**Required action:** In the records that follow, find each line with "added" and pull it out.

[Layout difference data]
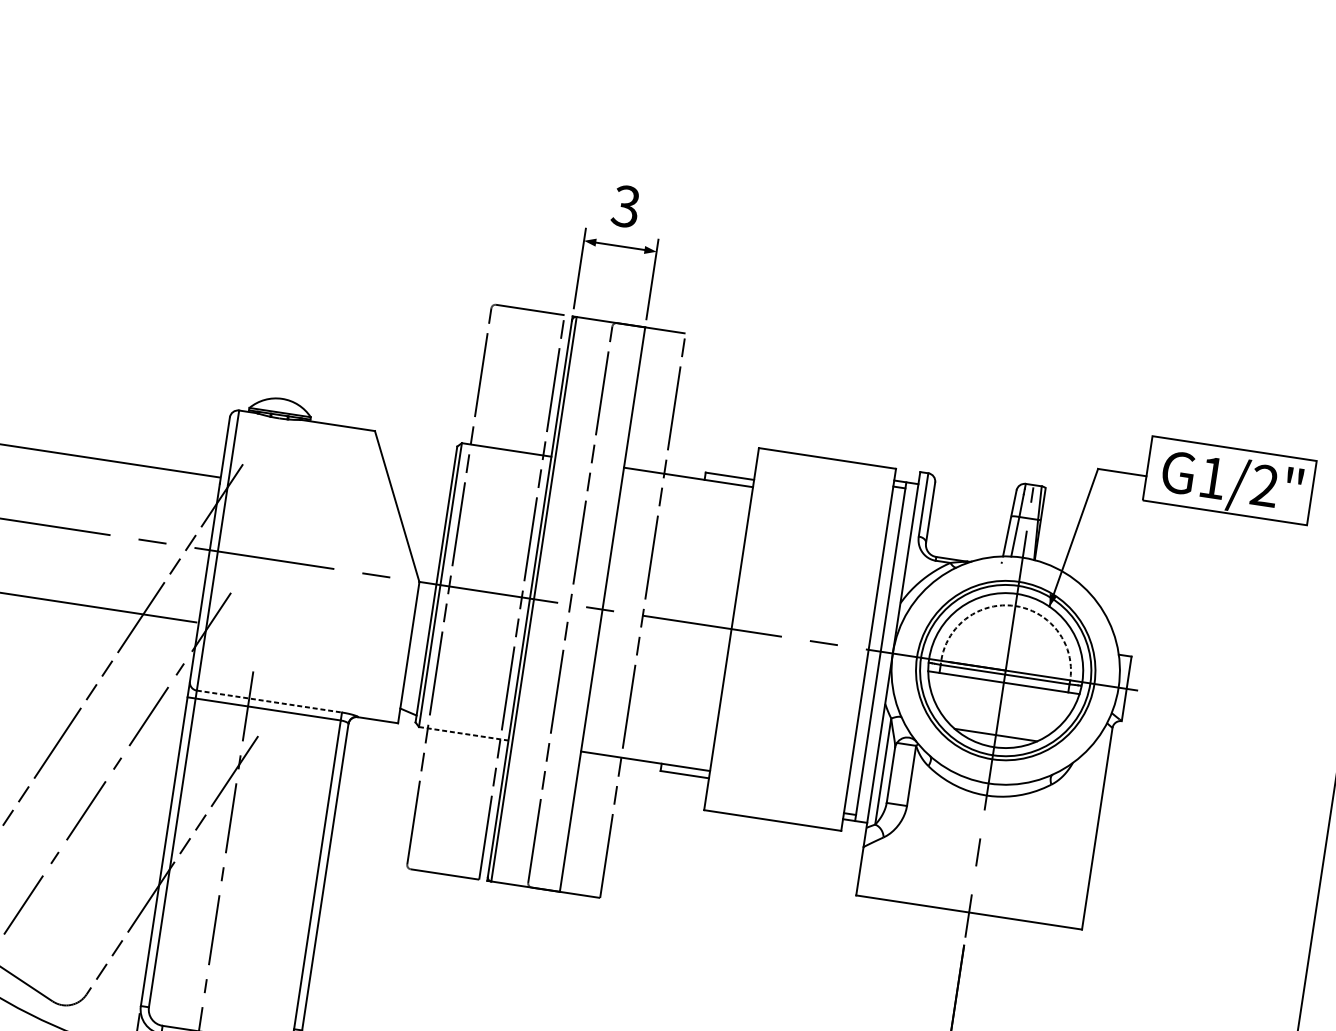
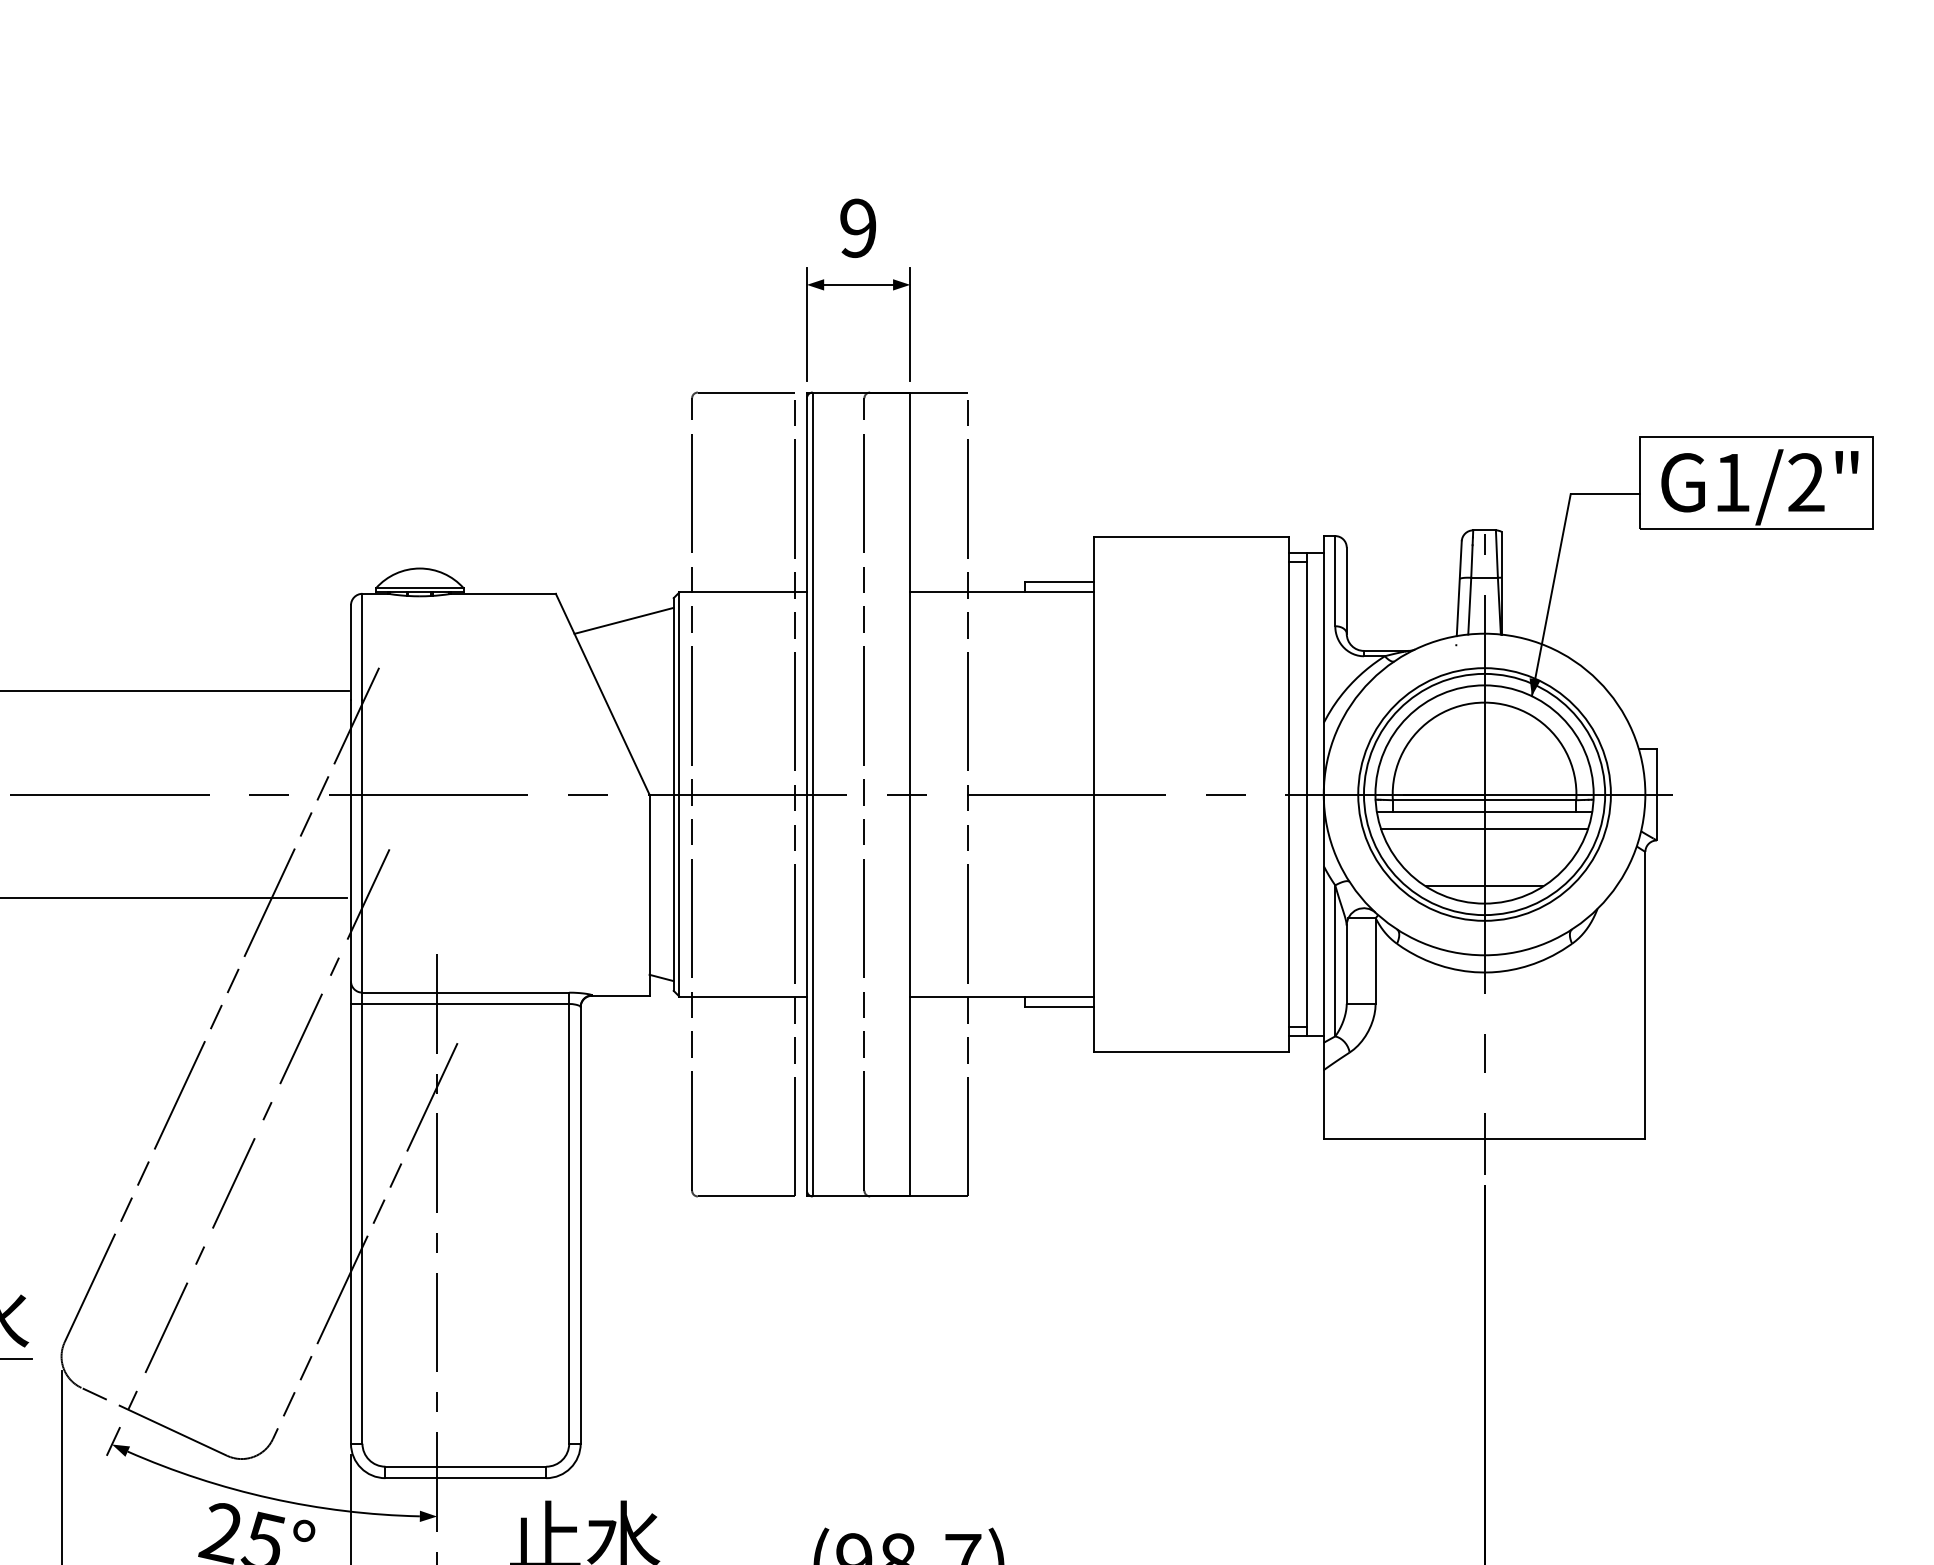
text: (625, 205) -> (857, 227), 3 -> 9
line: (419, 456) -> (623, 620), added
arc: (1015, 605) -> (1484, 702), dashed -> solid
line: (1002, 694) -> (1484, 828), added
line: (269, 701) -> (466, 992), dashed -> solid
line: (463, 733) -> (743, 996), dashed -> solid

**Reply:**
line: (419, 456) -> (623, 620), added
line: (1002, 694) -> (1484, 828), added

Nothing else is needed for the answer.